EXERCISE 1 —
Print the inkjet printhead passage from "Referring to FIG. 2A, a" up to and including "the substrate 10.".
EXERCISE 2 —
According to the inkjet printhead passage, what makes the positive-type photoresist bulge upward around the passage forming layer during spin coating?
─── SOURCE PASSAGE
The ink ejection mechanism of the conventional thermally-driven inkjet printhead having the above-described configuration will now be described. Ink is supplied from an ink reservoir (not shown) to the ink chamber 53 through the ink supply hole 51 and the restrictor 52. The ink filling the ink chamber 53 is heated by a heater 41 consisting of resistive heating elements. The ink boils to form bubbles which expand so that the ink in the ink chamber 53 is ejected by a bubble pressure. Accordingly, the ink in the ink chamber 53 is ejected outside the ink chamber 53 through the nozzle 54 in the form of ink droplets.

The conventional thermally-driven inkjet printhead having the above-described configuration can be monolithically manufactured by photolithography, and the manufacturing process thereof is illustrated in FIGS. 2A through 2E.

Referring to FIG. 2A, a substrate 10 having a predetermined thickness is prepared, and a heater 41 for heating ink and an electrode 42 for supplying a current to the heater 41 are formed on the substrate 10.

As shown in FIG. 2B, a negative-type photoresist is applied to the entire surface of the substrate 10 to a predetermined thickness, and patterned in such a shape as to surround an ink chamber and a restrictor by photolithography, thereby forming a passage forming layer 20.

As shown in FIG. 2C, a space surrounded by the passage forming layer 20 is filled with positive-type photoresist, thereby forming a sacrificial layer S. In detail, the positive-type photoresist is applied to the entire surface of the substrate 10 to a predetermined thickness, and patterned, thereby forming a sacrificial layer S. Here, the positive-type photoresist is generally applied by spin coating, and the top surface of the applied positive-type photoresist is not planarized due to the centrifugal force. In other words, the positive-type photoresist bulges upward around the passage forming layer 20 due to the centrifugal force during spin coating, as indicated by the double-dashed line shown in FIG. 2C. If the uneven surface of the positive-type photoresist is patterned, the sacrificial layer S protrudes upward at its peripheral edges.

As shown in FIG. 2D, negative-type photoresist is applied to the passage forming layer 20 and the sacrificial layer S to a predetermined thickness, and patterned by photolithography, thereby forming a nozzle layer 30 having a nozzle 54.

Subsequently, as shown in FIG. 2E, the bottom surface of the substrate 10 is wet-etched to form an ink supply hole 51, and the sacrificial layer S is removed through the ink supply hole 51, thereby forming a restrictor 52 and an ink chamber 53 in the passage forming layer 20.

Referring back to FIG. 2D, when forming the nozzle layer 30 by applying negative-type photoresist to the sacrificial layer S, a projecting edge of the sacrificial layer S made of positive-type photoresist may react with a solvent contained in the negative-type photoresist, causing deformation or melting. Then, as shown in FIG. 2E, a cavity C is formed between the passage forming layer 20 and the nozzle layer 30.

FIG. 3 is a scanning electron microscope (SEM) photograph of a conventional inkjet printhead. Referring to FIG. 3, the passage forming layer 20 and the nozzle layer 30 are not perfectly adhered to each other due to existence of the cavity C formed between the passage forming layer 20 and the nozzle layer 30.

As described above, according to the conventional manufacturing method of an inkjet printhead, since the shape and dimension of the ink passage are not easily controlled, it is difficult to attain uniformity of the ink passage, and ink ejection performance of the printhead may deteriorate. Further, since the passage forming layer 20 and the nozzle layer 30 are not perfectly adhered to each other, the durability of the inkjet printhead is lowered.
──────
─── RECORDS PROVIDED
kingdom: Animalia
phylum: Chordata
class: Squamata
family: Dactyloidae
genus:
──────
FULL ANSWER 1 —
Referring to FIG. 2A, a substrate 10 having a predetermined thickness is prepared, and a heater 41 for heating ink and an electrode 42 for supplying a current to the heater 41 are formed on the substrate 10.

FULL ANSWER 2 —
Centrifugal force.